Zikir Oase Kedamaian dan Kerukunan

 
Zikir Oase Kedamaian dan Kerukunan

Dunia ini tidak kering dari alunan zikir yang menghiasi dunia ini walaupun kerap maksiat merajalela, namun zikir tetap bersinar biarkan skalanya tidak menggelora. Kita mengetahui bahwa zikir merupakan media komunikasi antara hambanya dengan Allah.

Dengan zikir seorang hamba akan merasa dekat dengan Allah. Merespon hal ini baginda Rasulullah SAW bersabda, "Maukah kalian aku beritahukan tentang amalan yang paling baik, paling suci di sisi Tuhanmu, paling dapat mengangkat derajatmu, yang lebih baik bagimu dari pada infak emas dan perak, dan lebih baik bagimu dari pada jika kalian menjumpai musuh lalu kalian tebas leher-leher mereka atau mereka memenggal leher-leher kalian? Para sahabat menjawab, "Baiklah", "Berzikirlah kepada Allah". (HR Tirmidzi dari Abu Darda).

Kehidupan masyarakat saat ini sering kita temui lahirnya halaqah zikit dengan beragam namanya. Zikir merupakan sunnah para nabi dan amalan utama para orang-orang saleh. Karena dengan berzikir kita dapat merasakan kehadiran Allah. Berzikir dapat dilaksanakan kapan saja dan di mana saja. Waktu diterima doa maupum zikir itu sebuah rahasia yang menjadi misteri.

Namun ada yang menyebutkan beberapa waktu yang mustajab, waktu-waktu tersebut antara lain: Ketika wuquf di Padang Arafah, sepanjang hari bulan Ramadan, malam Lailatul Qadar, malam Idul Fitri dan Idul Adha, malam Nishfu Sya'ban, pada hari Jumat, sepertiga malam terakhir, Setelah azan dikumandangkan dan lainnya.

Batasan berzikir tidak ada suatu batasan tersendiri jumlahnya walaupun dalam tarekat telah ditentukan jumlahnya sesuai tarekat masing-masing.

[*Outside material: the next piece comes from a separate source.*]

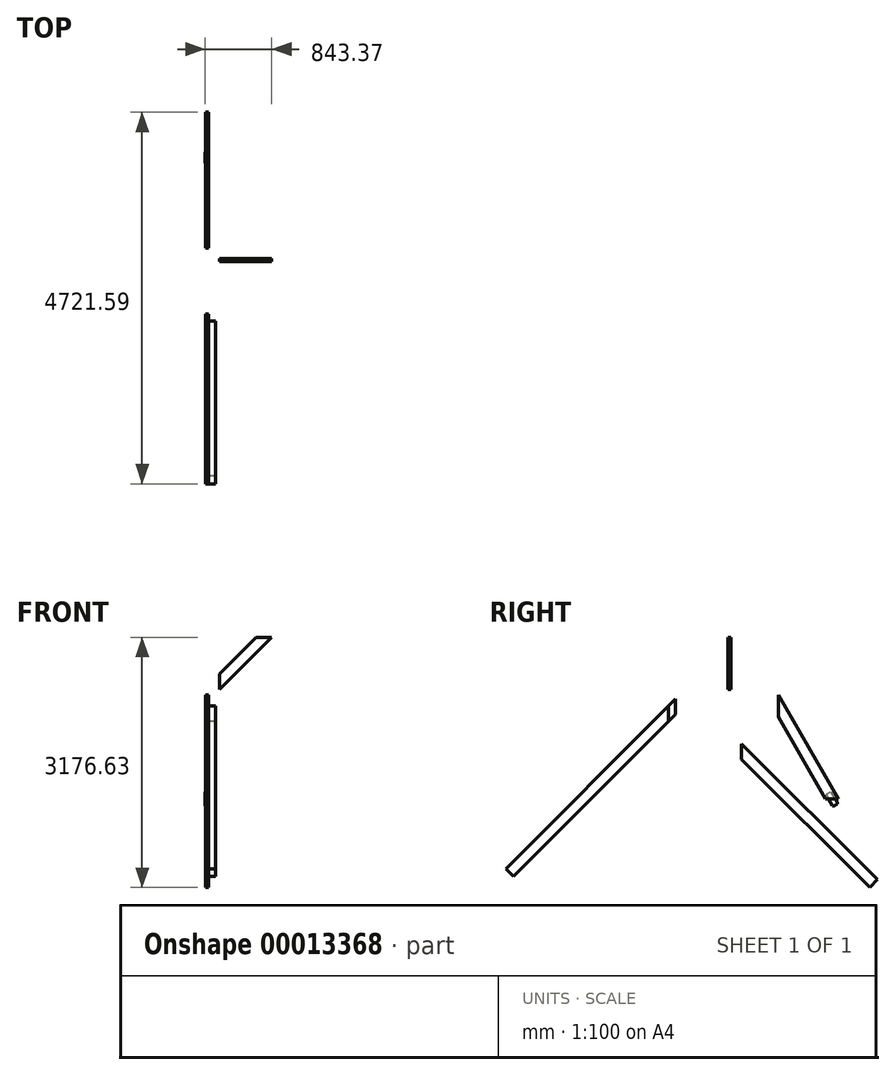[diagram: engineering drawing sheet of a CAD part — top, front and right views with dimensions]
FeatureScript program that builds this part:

Batasan tanpa batas zikir juga telah disinggung dalam Al-Quran berbunyi: "Apabila kamu telah menyelesaikan ibadah hajimu, maka berzikirlah (dengan menyebut) Allah, sebagaimana kamu menyebut-nyebut (membangga-banggakan) nenek moyangmu, atau (bahkan) berzikirlah lebih banyak dari itu. Maka di antara manusia ada yang berdoa, 'Ya Tuhan kami, berilah kami (kebaikan) di dunia' dan tiadalah baginya bahagia (yang menyenangkan) di akhirat". (QS Al-Baqarah ayat 200).

Imam Ghazali menjelaskan bahwa dzikir mengharuskan adanya rasa suka dan cinta kepada Allah Ta’ala. Maka tidak akan ada yang mengamalkannya kecuali jiwa yang dipenuhi rasa suka, dan cinta untuk selalu mengingat dan kembali kepada-Nya. Mereka yang mencintai sesuatu akan banyak mengingatnya, dan orang yang banyak mengingat sesuatu (meskipun pada mulanya ini adalah bentu pembebanan) pasti akan mencintainya.

Begitu halnya dengan orang yang berdzikir kepada Allah Ta’ala. Sementara itu apabila seorang Muslim sampai pada derajat suka berdikir, maka ia tidak akan melakukan erbuatan lain selain dzikir kepada Allah Ta’ala. Sesuatu yang selain Allah adalah sesuatu yang pasti meninggalkannya saat kematian menjemput. Kita sangat berharap dengan urgensi zikir ini mampu memberi kedamaian dan kesejukan penduduk dunia ini menggapai keridhaan-Nya.